(Object-level change descriptions)

----------

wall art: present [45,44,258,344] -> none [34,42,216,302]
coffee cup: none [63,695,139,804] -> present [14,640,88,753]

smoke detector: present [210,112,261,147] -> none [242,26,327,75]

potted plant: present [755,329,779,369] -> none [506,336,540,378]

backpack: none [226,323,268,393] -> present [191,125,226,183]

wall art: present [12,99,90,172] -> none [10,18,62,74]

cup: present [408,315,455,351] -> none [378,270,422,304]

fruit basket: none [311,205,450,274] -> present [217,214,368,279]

----------

### Exercise
Output the line containing "cup: present [408,315,455,351]" and each line after it through the close of the entries, unchanged and with no other lines.

### Output for this exercise
cup: present [408,315,455,351] -> none [378,270,422,304]

fruit basket: none [311,205,450,274] -> present [217,214,368,279]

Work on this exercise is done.